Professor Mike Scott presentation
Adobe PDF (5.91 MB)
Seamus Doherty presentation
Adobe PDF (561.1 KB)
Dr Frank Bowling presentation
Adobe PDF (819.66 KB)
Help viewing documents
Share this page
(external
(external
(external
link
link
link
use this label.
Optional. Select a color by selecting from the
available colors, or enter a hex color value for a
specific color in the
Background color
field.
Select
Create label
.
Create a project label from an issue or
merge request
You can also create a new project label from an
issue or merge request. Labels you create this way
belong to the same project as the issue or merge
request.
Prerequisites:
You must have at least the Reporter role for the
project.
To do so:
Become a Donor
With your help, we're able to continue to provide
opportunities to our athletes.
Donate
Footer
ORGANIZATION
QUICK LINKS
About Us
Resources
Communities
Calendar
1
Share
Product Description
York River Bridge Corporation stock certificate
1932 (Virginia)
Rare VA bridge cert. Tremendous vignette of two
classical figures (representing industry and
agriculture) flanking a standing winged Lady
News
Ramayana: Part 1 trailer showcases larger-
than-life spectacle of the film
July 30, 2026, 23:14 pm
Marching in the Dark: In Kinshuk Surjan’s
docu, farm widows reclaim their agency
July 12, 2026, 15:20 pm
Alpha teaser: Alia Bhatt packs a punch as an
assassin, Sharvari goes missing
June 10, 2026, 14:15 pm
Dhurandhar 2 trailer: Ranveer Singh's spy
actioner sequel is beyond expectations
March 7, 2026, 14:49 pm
* * *
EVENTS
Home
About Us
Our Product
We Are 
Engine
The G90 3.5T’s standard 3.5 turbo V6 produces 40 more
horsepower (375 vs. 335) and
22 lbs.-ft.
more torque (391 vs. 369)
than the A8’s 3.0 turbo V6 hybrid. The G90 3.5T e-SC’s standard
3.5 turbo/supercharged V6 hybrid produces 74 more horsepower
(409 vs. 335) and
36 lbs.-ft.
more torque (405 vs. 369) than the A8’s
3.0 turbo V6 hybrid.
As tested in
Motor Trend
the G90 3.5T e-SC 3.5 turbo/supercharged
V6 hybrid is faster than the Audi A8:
---
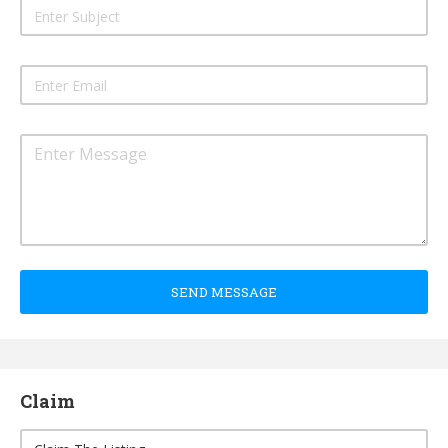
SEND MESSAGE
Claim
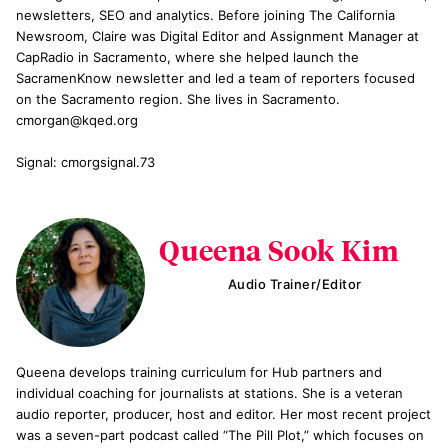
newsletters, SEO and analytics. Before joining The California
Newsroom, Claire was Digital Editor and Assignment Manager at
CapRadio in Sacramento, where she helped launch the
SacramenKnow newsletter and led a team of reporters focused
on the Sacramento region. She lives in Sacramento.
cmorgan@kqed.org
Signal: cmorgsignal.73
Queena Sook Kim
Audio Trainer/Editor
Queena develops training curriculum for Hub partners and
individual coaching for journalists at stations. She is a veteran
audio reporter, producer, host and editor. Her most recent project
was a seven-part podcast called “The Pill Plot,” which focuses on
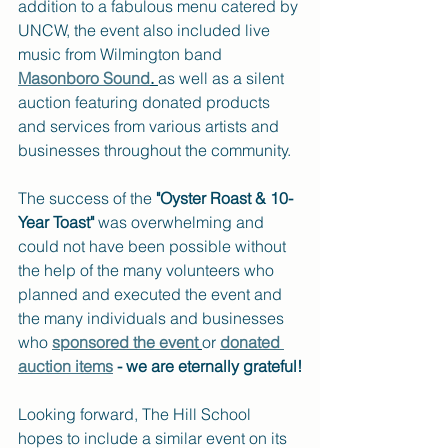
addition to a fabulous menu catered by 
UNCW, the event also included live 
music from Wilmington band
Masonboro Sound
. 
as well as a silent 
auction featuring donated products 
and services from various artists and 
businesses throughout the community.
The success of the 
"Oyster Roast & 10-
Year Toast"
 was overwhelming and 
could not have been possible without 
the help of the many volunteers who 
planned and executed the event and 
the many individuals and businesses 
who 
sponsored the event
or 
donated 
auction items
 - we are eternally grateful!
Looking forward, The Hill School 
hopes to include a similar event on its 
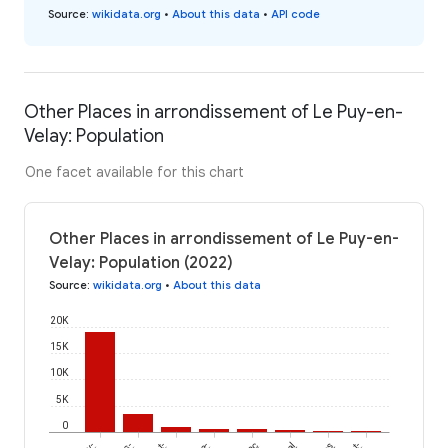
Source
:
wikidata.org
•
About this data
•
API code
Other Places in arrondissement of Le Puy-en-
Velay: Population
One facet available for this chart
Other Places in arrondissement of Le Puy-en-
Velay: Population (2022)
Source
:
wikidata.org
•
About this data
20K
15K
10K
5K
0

__Exercise aim__
List as a numbered list the lines from the items above, beginning with the line that contains "addition to a fabulous menu catered by" and ending with the line that contains "hopes to include a similar event on its". Include both of those lines and skip any blank lines.

__Exercise solution__
1. addition to a fabulous menu catered by 
2. UNCW, the event also included live 
3. music from Wilmington band
4. Masonboro Sound
5. . 
6. as well as a silent 
7. auction featuring donated products 
8. and services from various artists and 
9. businesses throughout the community.
10. The success of the 
11. "Oyster Roast & 10-
12. Year Toast"
13.  was overwhelming and 
14. could not have been possible without 
15. the help of the many volunteers who 
16. planned and executed the event and 
17. the many individuals and businesses 
18. who 
19. sponsored the event
20. or 
21. donated 
22. auction items
23.  - we are eternally grateful!
24. Looking forward, The Hill School 
25. hopes to include a similar event on its 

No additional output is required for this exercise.